_Job_. Copy out the stretch from the start of the records through the line that contains "The Hanafis and", keeping every character as it stands, and leave the pictures out of your answer.

********************

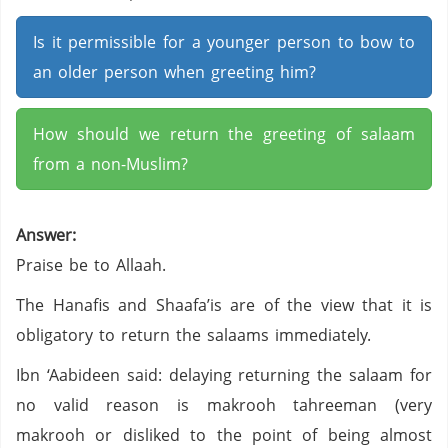
Is it permissible for a younger person to bow to
an older person when greeting him?
How should we return the greeting of salaam
from a non-Muslim?
Answer:
Praise be to Allaah.
The Hanafis and Shaafa’is are of the view that it is
obligatory to return the salaams immediately.
Ibn ‘Aabideen said: delaying returning the salaam for
no valid reason is makrooh tahreeman (very
makrooh or disliked to the point of being almost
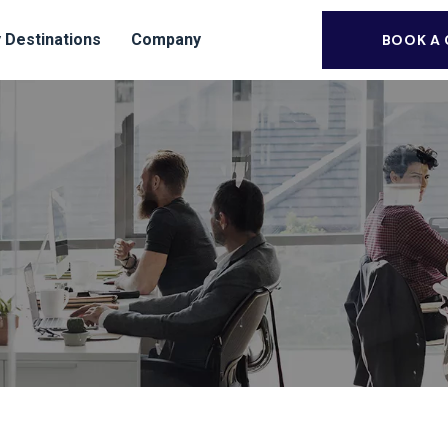
 Destinations
Company
BOOK A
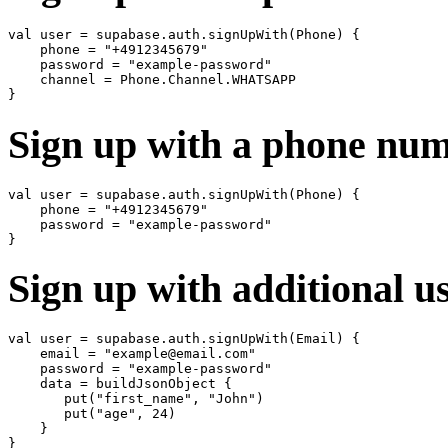
val user = supabase.auth.signUpWith(Phone) {

    phone = "+4912345679"

    password = "example-password"

    channel = Phone.Channel.WHATSAPP

Sign up with a phone nu
val user = supabase.auth.signUpWith(Phone) {

    phone = "+4912345679"

    password = "example-password"

Sign up with additional u
val user = supabase.auth.signUpWith(Email) {

    email = "example@email.com"

    password = "example-password"

    data = buildJsonObject {

       put("first_name", "John")

       put("age", 24)

    }
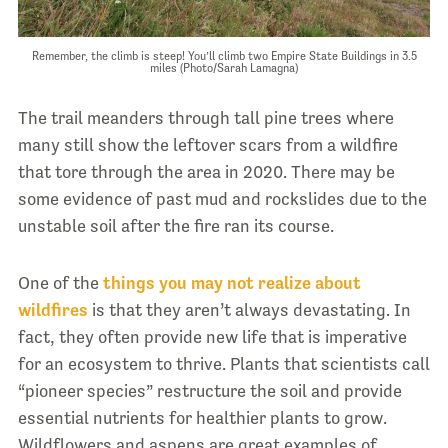
Remember, the climb is steep! You’ll climb two Empire State Buildings in 3.5
miles (Photo/Sarah Lamagna)
The trail meanders through tall pine trees where
many still show the leftover scars from a wildfire
that tore through the area in 2020. There may be
some evidence of past mud and rockslides due to the
unstable soil after the fire ran its course.
One of the
things you may not realize about
wildfires
is that they aren’t always devastating. In
fact, they often provide new life that is imperative
for an ecosystem to thrive. Plants that scientists call
“pioneer species” restructure the soil and provide
essential nutrients for healthier plants to grow.
Wildflowers and aspens are great examples of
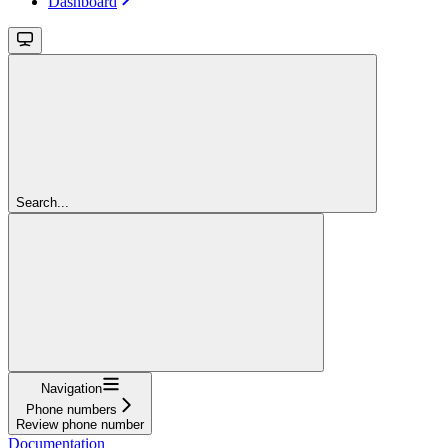
Dashboard
Search...
Navigation
Phone numbers
Review phone number
Documentation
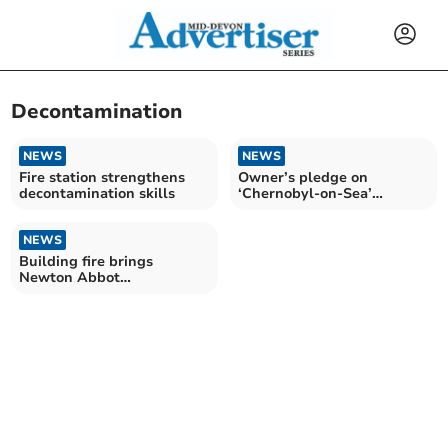
Decontamination
NEWS
NEWS
Fire station strengthens
Owner’s pledge on
decontamination skills
‘Chernobyl-on-Sea’
building site
NEWS
Building fire brings
Newton Abbot
decontamination unit to
bear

********************

_Answer box_.
Is it permissible for a younger person to bow to
an older person when greeting him?
How should we return the greeting of salaam
from a non-Muslim?
Answer:
Praise be to Allaah.
The Hanafis and Shaafa’is are of the view that it is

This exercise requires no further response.